STA130H1: An Introduction to Statistical Reasoning and Data Science
Instructions
How do I hand in my solutions and how do I check my work
You will submit your solutions (.Rmd and .pdf) on MarkUs at the following link: https://markus4.teach.cs.toronto.edu/2024-01/courses/1 Submissions are due at 5pm on Thursdays; see (Quercus page)[https://q.utoronto.ca/courses/341136/pages/course-schedule-and-materials] for the specific deadline for each problem set.
Usually when you do an assignment, you don’t find out whether your answers are correct until after the deadline, when you get your grade back. However, using MarkUs, you can submit your work before the deadline and run tests to check your solutions!
Note: Some parts of some questions may not be covered by tests in MarkUs, but you’re still responsible for reviewing the posted solutions and make sure you understand them.
What to do if a test fails on MarkUs
• Take a deep breath! Your work won’t really be graded until the deadline, so start early to make sure you have lots of time to resolve issues before the deadline.
• Read the message to get hints about what the problem is. For example “variable X not present” means that you may have a typo in the name of the variable we’re looking for - re-read the question carefully and make sure you’re following the instructions.
• Search on Piazza to see if other classmates have encountered a similar error (and if not, consider posting a screenshot of the error message)
• Come to TA or instructor office hours with your issue
Question 1
In this question, you’ll use R as a calculator to get familiar with the kinds of operations it can do.
(a) What is 3257 times 494. Save the answer in the variable below called Q1a.
# Replace NULL with your answer below
Q1a <- NULL
(b) What is 112 divided by 4? Save the answer in the variable below called Q1b
# replace NULL with your answer below
Q1b <- NULL
(c) What is the sum of all positive integers from 1 to 10? Save the answer in the variable below called Q1c.
# Replace NULL with your answer
Q1c <- NULL
(d) What is 0.05 cubed (that is, the third power of 0.05)? Save the answer in the variable below called Q1d.
# Replace NULL with your answer
Q1d <- NULL
Question 2
In this question, you’ll experiment with the length() function. Run the code chunk below (using the green arrow in the top right corner of the gray block) and answer the questions below.

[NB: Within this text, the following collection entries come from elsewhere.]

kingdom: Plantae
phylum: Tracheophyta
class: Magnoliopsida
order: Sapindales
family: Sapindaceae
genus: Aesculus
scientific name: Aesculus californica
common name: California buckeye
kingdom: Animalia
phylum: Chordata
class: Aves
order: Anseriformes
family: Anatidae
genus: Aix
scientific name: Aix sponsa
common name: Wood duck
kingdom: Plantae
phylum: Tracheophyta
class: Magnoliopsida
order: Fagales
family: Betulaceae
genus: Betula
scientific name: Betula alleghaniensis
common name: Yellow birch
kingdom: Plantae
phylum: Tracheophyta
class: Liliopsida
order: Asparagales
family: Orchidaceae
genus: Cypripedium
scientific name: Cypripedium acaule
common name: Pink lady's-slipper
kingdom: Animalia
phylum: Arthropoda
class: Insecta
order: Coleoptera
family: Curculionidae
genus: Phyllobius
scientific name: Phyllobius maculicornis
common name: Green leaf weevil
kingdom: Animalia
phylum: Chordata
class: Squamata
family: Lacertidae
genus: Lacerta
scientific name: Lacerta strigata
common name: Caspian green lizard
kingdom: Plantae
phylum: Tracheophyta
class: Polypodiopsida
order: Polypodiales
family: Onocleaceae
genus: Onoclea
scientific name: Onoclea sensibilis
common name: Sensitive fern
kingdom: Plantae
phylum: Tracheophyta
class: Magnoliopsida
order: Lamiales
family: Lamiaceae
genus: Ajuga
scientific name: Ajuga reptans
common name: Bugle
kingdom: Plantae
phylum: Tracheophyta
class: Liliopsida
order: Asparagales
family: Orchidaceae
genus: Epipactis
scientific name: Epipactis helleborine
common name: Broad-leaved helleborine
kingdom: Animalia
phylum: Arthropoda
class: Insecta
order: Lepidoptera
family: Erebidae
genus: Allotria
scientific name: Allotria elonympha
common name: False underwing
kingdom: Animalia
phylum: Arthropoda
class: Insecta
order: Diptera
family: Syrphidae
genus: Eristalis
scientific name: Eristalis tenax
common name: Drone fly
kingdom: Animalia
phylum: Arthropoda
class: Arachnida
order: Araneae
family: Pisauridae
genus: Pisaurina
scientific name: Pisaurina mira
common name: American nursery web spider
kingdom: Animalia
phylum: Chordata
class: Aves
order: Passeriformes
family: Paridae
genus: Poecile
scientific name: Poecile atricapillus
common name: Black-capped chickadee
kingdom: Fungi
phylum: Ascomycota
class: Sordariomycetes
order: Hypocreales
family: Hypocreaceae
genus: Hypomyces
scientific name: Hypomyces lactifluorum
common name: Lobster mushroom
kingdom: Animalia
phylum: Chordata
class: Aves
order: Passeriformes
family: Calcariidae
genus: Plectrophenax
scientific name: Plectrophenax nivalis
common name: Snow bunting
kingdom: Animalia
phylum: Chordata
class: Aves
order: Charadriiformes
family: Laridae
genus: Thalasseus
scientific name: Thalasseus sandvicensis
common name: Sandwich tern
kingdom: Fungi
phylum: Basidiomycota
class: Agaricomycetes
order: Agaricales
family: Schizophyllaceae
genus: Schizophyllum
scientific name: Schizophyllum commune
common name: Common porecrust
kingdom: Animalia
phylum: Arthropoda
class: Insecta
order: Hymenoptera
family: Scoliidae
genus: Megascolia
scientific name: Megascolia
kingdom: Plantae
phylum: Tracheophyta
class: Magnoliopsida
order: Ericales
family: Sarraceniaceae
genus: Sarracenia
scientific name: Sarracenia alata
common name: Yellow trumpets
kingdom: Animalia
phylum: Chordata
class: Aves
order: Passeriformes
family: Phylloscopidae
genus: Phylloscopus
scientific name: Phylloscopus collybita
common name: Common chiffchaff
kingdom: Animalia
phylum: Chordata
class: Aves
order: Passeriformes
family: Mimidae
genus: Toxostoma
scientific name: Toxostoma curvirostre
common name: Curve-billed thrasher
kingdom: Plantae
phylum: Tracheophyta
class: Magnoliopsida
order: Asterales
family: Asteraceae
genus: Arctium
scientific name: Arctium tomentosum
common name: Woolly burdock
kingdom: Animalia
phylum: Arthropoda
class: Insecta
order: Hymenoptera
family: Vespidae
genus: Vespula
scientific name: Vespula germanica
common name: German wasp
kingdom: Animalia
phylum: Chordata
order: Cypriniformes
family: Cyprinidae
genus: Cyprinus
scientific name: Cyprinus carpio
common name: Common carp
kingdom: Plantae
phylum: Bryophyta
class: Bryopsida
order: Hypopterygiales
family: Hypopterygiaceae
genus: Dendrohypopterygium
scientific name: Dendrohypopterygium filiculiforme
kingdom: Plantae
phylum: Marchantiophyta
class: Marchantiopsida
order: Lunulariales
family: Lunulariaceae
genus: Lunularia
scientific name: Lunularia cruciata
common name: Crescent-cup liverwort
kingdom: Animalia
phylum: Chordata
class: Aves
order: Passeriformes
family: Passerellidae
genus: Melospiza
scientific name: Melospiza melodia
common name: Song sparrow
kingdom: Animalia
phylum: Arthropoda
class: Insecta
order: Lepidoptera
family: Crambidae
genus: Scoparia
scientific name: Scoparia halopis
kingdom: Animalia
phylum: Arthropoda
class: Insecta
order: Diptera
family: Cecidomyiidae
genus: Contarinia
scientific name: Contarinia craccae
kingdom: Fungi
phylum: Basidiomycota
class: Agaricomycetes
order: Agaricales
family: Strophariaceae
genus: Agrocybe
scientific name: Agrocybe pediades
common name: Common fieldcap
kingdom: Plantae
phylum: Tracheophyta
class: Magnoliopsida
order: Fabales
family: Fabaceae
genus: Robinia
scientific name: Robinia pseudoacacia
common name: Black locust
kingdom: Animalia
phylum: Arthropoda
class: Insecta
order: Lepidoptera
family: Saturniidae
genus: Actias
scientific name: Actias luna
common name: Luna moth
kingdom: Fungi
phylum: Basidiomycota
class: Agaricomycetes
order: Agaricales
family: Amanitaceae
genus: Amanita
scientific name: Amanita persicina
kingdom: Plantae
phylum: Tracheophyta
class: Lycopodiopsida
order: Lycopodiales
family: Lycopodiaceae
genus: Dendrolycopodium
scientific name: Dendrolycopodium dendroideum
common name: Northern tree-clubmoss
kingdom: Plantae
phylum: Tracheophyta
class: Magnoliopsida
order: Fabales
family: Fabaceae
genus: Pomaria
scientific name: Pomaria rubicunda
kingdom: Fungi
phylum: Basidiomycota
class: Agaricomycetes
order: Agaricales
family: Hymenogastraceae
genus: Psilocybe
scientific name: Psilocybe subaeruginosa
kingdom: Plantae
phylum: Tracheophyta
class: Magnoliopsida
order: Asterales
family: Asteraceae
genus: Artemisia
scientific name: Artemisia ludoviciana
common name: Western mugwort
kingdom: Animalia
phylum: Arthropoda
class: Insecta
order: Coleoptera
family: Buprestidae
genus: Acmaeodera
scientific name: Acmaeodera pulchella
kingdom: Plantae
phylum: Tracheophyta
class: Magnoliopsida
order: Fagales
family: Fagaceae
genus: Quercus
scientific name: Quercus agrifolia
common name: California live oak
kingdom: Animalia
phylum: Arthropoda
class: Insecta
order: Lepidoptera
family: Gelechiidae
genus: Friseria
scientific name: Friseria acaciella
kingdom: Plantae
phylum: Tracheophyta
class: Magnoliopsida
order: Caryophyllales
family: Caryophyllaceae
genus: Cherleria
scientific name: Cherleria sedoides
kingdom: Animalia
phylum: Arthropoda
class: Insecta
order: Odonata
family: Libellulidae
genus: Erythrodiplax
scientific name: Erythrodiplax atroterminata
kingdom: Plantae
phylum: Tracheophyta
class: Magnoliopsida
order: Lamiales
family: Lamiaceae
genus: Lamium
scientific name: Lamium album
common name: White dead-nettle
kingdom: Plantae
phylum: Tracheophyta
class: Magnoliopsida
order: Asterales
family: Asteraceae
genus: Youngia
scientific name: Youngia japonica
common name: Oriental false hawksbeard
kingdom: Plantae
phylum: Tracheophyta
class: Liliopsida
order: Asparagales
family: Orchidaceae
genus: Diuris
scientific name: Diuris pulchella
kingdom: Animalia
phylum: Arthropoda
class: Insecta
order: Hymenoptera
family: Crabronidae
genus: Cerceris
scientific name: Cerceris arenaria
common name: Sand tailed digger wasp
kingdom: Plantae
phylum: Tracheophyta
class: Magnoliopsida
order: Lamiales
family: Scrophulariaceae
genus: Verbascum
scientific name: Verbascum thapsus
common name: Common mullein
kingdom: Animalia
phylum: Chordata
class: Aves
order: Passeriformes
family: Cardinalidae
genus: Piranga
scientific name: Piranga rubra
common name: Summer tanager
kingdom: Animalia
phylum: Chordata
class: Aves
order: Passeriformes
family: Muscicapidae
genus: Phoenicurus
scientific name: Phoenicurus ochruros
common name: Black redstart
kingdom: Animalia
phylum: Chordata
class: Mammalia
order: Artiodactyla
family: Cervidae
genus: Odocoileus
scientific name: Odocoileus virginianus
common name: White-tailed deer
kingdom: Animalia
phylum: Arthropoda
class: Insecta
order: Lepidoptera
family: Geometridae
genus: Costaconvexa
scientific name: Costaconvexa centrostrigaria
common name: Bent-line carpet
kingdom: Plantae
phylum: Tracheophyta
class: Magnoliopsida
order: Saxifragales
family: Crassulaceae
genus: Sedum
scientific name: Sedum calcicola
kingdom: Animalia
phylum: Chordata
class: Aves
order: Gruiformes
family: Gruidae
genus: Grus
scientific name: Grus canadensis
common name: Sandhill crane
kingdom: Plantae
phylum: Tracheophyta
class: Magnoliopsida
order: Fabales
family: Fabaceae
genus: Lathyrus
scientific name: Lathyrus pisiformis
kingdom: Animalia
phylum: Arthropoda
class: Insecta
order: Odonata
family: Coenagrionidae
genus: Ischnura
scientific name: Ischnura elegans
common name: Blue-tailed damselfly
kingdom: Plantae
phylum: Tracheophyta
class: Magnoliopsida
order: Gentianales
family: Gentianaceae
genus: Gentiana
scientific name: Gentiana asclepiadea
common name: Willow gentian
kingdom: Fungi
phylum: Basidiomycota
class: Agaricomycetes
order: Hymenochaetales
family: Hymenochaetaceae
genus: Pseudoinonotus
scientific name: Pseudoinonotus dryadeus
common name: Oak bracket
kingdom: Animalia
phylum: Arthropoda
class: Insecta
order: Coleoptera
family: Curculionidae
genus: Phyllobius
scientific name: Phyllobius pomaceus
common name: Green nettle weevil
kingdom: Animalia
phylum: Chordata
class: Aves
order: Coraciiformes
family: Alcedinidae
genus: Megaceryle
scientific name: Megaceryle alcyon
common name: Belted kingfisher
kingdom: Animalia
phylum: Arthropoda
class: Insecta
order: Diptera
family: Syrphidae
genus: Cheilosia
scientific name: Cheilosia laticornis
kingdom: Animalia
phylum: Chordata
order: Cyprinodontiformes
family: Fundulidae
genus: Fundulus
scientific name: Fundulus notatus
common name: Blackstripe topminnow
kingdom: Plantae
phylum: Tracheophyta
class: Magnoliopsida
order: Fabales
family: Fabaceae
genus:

# Below, the courses object is a vector with the list of the courses a student is taking this semester
courses <- c("STA130", "MAT135", "ECO101", "CS121", "PHY100")
length(courses)
## [1] 5
(a) Write one sentence describing What the length() function does?
Your answer:
(b) Suppose the student decides to take an additional course: BIO100. Create a new vector with all the courses from before, but also this new course. Save the answer in the variable below called Q2 (replace NULL with your answer).
Q2 <- NULL
Q2
## NULL
Question 3
For this question we will work with data about the TV show Avatar: The Last Airbender.
a) The name of the data set is avatar.csv. Load the data using read_csv() and save it under the name “avatar”.
# Tip: don't forget to put quote marks around the name of the dataset inside the function
avatar <- NULL
b) We have learned two functions this week that let us quickly get an idea of our data. Apply both of them to the avatar data.
c) Based on your answer to b) answer the following:
• How many observations does the avatar data frame include? Save your answer in the R object below called num_observations (replace NULL with your answer).
• How many variables are measured for each observation? Save your answer in the R object below called num_variables (replace NULL with your answer).
• What is the name of the third variable in the avatar tibble? Save your answer in the R object below called third_variable_name (replace NULL with your answer)
• What is the name of the third variable in the avatar tibble? Save your answer in the R object below called third_variable_name (replace NULL with your answer). Hint: when your answer is a word, make sure to put it in quotation marks.
• What is the value of the character variable for the first observation in the avatar tibble? Save your answer in the R object below called first_value_of_character (replace NULL with your answer). Hint: when your answer is a word, make sure to put it in quotation marks.
num_observations <- NULL
num_variables <- NULL
third_variable_name <- NULL
first_value_of_character <- NULL
Question 4
In this question, you will consider another example of survivor bias. In 1987, a study pub-lished in the Journal of the American Veternary Medicine Association reported that cats that survived falls from higher floors in high-rise buildings suffered fewer injuries than cats who fell from lower floors (e.g. more than 6 stories vs less than 6 stories). While this finding seems counterintuitive, the authors suggested that this might be due to the cats relaxing and re-positioning themselves for a relatively safer landing after they reached maximum speed during their fall. The data for this study was collected from cats who suffered falls and were brought to veternary clinics.
(a) Is this sample representative of all cats who suffer falls?
(b) Do you expect that the average number of injuries for cats suffering falls calculated from this sample will be close to the true value?